**WORKING DATA**
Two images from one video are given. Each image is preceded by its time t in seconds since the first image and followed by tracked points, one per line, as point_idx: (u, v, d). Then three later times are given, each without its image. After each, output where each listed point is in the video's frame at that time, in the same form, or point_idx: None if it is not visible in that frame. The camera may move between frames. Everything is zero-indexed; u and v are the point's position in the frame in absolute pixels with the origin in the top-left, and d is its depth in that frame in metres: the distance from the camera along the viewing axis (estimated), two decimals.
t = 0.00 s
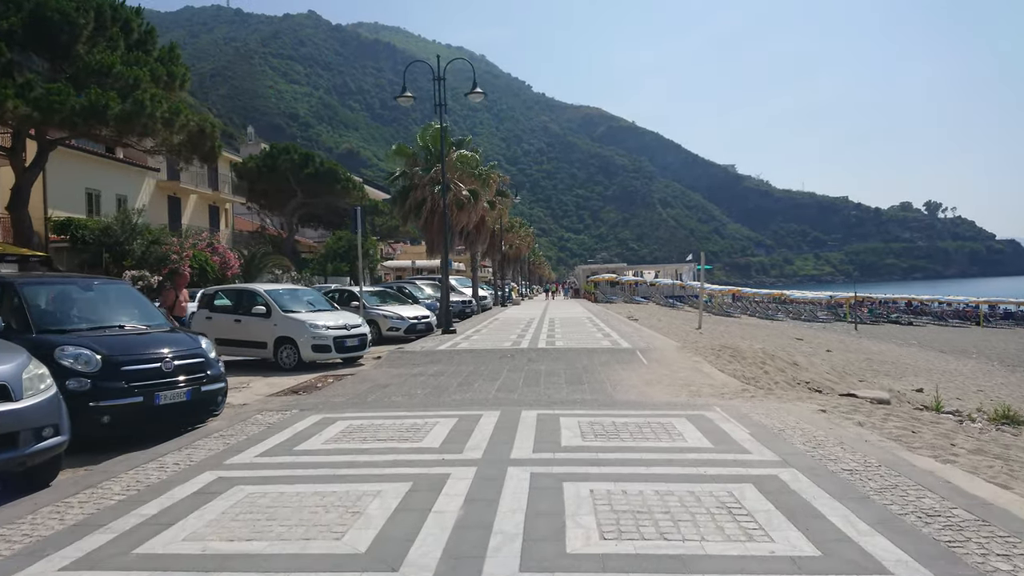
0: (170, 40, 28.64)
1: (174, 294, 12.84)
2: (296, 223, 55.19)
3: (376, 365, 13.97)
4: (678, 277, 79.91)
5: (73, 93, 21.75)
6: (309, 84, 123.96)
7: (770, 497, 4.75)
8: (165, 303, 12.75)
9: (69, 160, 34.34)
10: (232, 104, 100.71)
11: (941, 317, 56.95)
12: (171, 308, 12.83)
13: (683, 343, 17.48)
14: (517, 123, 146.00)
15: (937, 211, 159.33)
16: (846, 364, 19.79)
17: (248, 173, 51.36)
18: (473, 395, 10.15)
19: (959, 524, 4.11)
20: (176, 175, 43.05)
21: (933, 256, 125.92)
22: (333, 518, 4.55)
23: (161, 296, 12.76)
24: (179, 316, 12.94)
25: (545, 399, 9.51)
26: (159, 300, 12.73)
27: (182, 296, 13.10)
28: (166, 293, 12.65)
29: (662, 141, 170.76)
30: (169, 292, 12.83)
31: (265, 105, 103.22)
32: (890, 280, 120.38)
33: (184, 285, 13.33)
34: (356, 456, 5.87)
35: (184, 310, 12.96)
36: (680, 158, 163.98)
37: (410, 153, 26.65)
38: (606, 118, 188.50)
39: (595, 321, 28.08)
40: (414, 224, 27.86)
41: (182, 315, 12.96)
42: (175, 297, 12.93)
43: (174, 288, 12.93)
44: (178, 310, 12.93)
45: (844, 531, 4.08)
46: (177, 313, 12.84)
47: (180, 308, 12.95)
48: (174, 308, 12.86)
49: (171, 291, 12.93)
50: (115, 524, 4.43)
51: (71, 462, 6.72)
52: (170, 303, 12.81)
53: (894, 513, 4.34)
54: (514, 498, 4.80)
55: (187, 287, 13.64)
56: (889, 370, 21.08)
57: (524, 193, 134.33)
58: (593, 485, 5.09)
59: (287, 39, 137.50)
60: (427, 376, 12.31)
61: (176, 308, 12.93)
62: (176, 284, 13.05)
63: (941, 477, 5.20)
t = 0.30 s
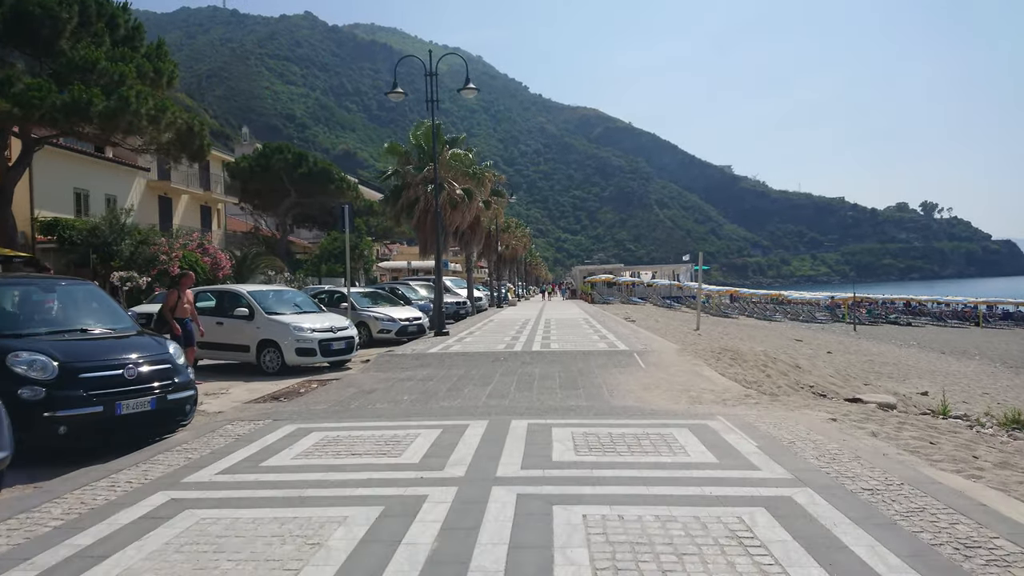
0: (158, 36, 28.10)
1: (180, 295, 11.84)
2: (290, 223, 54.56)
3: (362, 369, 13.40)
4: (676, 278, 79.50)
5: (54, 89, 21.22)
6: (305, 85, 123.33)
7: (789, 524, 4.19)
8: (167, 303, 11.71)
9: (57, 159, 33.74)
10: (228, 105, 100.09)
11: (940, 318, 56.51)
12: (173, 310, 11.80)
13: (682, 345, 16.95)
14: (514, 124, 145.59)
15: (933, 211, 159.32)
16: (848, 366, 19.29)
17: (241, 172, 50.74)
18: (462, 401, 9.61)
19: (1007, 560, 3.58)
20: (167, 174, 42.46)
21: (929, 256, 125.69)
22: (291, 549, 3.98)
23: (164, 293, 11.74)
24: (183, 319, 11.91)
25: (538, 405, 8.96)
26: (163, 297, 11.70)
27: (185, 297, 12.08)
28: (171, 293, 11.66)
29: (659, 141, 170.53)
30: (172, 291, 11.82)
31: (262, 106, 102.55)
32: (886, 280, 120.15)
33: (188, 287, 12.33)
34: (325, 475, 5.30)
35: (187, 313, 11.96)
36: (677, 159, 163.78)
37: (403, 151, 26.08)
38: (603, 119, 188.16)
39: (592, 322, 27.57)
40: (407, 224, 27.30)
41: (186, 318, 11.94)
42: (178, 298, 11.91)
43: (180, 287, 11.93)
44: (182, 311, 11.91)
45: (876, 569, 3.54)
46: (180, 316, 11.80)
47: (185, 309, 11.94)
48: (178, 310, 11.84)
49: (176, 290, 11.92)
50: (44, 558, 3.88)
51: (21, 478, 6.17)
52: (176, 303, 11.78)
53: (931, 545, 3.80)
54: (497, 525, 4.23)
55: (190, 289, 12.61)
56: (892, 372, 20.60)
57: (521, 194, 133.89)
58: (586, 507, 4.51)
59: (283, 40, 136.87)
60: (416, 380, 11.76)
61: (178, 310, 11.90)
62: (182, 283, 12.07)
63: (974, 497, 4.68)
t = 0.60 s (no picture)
0: (148, 32, 27.59)
1: (180, 296, 11.63)
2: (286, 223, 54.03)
3: (351, 373, 12.89)
4: (674, 278, 79.05)
5: (37, 84, 20.66)
6: (303, 85, 122.73)
7: (809, 561, 3.69)
8: (167, 305, 11.51)
9: (47, 157, 33.15)
10: (226, 104, 99.54)
11: (940, 318, 56.07)
12: (172, 312, 11.54)
13: (681, 348, 16.49)
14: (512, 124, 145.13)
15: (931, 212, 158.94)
16: (852, 369, 18.79)
17: (235, 171, 50.18)
18: (451, 409, 9.09)
19: None
20: (159, 173, 41.92)
21: (927, 257, 125.27)
22: None
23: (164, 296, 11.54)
24: (183, 320, 11.69)
25: (531, 414, 8.46)
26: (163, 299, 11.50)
27: (186, 298, 11.87)
28: (171, 294, 11.45)
29: (657, 142, 170.21)
30: (171, 292, 11.62)
31: (260, 105, 102.09)
32: (884, 280, 119.77)
33: (188, 287, 12.11)
34: (289, 499, 4.78)
35: (188, 314, 11.73)
36: (675, 159, 163.50)
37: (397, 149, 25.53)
38: (601, 119, 187.83)
39: (589, 323, 27.07)
40: (401, 224, 26.75)
41: (186, 319, 11.73)
42: (178, 299, 11.69)
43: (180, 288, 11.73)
44: (183, 313, 11.69)
45: None
46: (181, 318, 11.58)
47: (186, 311, 11.73)
48: (178, 312, 11.64)
49: (176, 291, 11.72)
50: None
51: None
52: (175, 304, 11.57)
53: None
54: (479, 562, 3.70)
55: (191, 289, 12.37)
56: (896, 374, 20.10)
57: (519, 194, 133.43)
58: (579, 539, 4.01)
59: (281, 40, 136.29)
60: (404, 386, 11.24)
61: (178, 311, 11.65)
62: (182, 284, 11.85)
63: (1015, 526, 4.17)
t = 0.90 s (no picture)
0: (136, 27, 27.06)
1: (181, 293, 11.07)
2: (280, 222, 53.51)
3: (337, 376, 12.38)
4: (671, 279, 78.77)
5: (19, 78, 20.12)
6: (300, 85, 122.35)
7: None
8: (169, 303, 10.94)
9: (36, 155, 32.60)
10: (223, 105, 99.13)
11: (939, 318, 55.81)
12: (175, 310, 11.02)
13: (680, 349, 16.03)
14: (509, 125, 145.00)
15: (928, 213, 158.80)
16: (856, 370, 18.35)
17: (228, 170, 49.55)
18: (440, 414, 8.58)
19: None
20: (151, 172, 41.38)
21: (924, 257, 124.98)
22: None
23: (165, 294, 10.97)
24: (186, 318, 11.15)
25: (526, 420, 7.96)
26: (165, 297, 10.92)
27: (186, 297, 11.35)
28: (173, 292, 10.90)
29: (654, 143, 170.16)
30: (173, 290, 11.05)
31: (257, 105, 101.47)
32: (881, 280, 119.59)
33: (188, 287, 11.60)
34: (249, 523, 4.27)
35: (190, 312, 11.19)
36: (672, 160, 163.42)
37: (390, 146, 24.99)
38: (598, 119, 187.52)
39: (587, 324, 26.59)
40: (395, 222, 26.22)
41: (189, 318, 11.18)
42: (180, 297, 11.12)
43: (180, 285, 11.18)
44: (185, 311, 11.15)
45: None
46: (184, 317, 11.04)
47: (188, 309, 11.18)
48: (181, 310, 11.09)
49: (177, 289, 11.17)
50: None
51: None
52: (178, 302, 11.01)
53: None
54: None
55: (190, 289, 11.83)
56: (901, 376, 19.66)
57: (516, 194, 132.91)
58: (574, 571, 3.48)
59: (277, 40, 135.83)
60: (392, 389, 10.73)
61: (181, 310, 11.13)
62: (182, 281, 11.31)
63: None
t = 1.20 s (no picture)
0: (122, 19, 26.41)
1: (182, 292, 10.56)
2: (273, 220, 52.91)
3: (323, 379, 11.85)
4: (668, 278, 78.43)
5: None
6: (296, 82, 121.58)
7: None
8: (170, 302, 10.41)
9: (23, 150, 31.93)
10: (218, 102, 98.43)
11: (937, 318, 55.53)
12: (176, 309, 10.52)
13: (679, 351, 15.57)
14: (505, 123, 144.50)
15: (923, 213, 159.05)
16: (859, 372, 17.91)
17: (220, 167, 48.87)
18: (428, 422, 8.05)
19: None
20: (141, 168, 40.75)
21: (920, 256, 124.82)
22: None
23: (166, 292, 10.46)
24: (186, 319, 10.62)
25: (519, 430, 7.43)
26: (166, 296, 10.41)
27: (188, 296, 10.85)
28: (175, 290, 10.39)
29: (651, 142, 169.93)
30: (173, 288, 10.53)
31: (252, 103, 100.57)
32: (877, 280, 119.51)
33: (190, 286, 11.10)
34: (197, 558, 3.75)
35: (190, 312, 10.68)
36: (669, 159, 163.24)
37: (382, 141, 24.41)
38: (595, 118, 187.16)
39: (583, 324, 26.09)
40: (387, 219, 25.63)
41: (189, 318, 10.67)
42: (181, 296, 10.62)
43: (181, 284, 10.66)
44: (185, 311, 10.63)
45: None
46: (184, 317, 10.53)
47: (188, 309, 10.68)
48: (182, 309, 10.57)
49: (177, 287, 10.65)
50: None
51: None
52: (180, 301, 10.48)
53: None
54: None
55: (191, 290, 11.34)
56: (904, 378, 19.22)
57: (512, 193, 132.33)
58: None
59: (273, 36, 135.01)
60: (380, 394, 10.20)
61: (181, 309, 10.63)
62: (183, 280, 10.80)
63: None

**PROBLEM TO SOLVE**
The lines to extract from the data above begin with the line containing "40: (407, 224, 27.30)" and end with the line containing "62: (182, 283, 12.07)". Extract them exactly, including both.

**TASK ANSWER**
40: (407, 224, 27.30)
41: (186, 318, 11.94)
42: (178, 298, 11.91)
43: (180, 287, 11.93)
44: (182, 311, 11.91)
45: (876, 569, 3.54)
46: (180, 316, 11.80)
47: (185, 309, 11.94)
48: (178, 310, 11.84)
49: (176, 290, 11.92)
50: (44, 558, 3.88)
51: (21, 478, 6.17)
52: (176, 303, 11.78)
53: (931, 545, 3.80)
54: (497, 525, 4.23)
55: (190, 289, 12.61)
56: (892, 372, 20.60)
57: (521, 194, 133.89)
58: (586, 507, 4.51)
59: (283, 40, 136.87)
60: (416, 380, 11.76)
61: (178, 310, 11.90)
62: (182, 283, 12.07)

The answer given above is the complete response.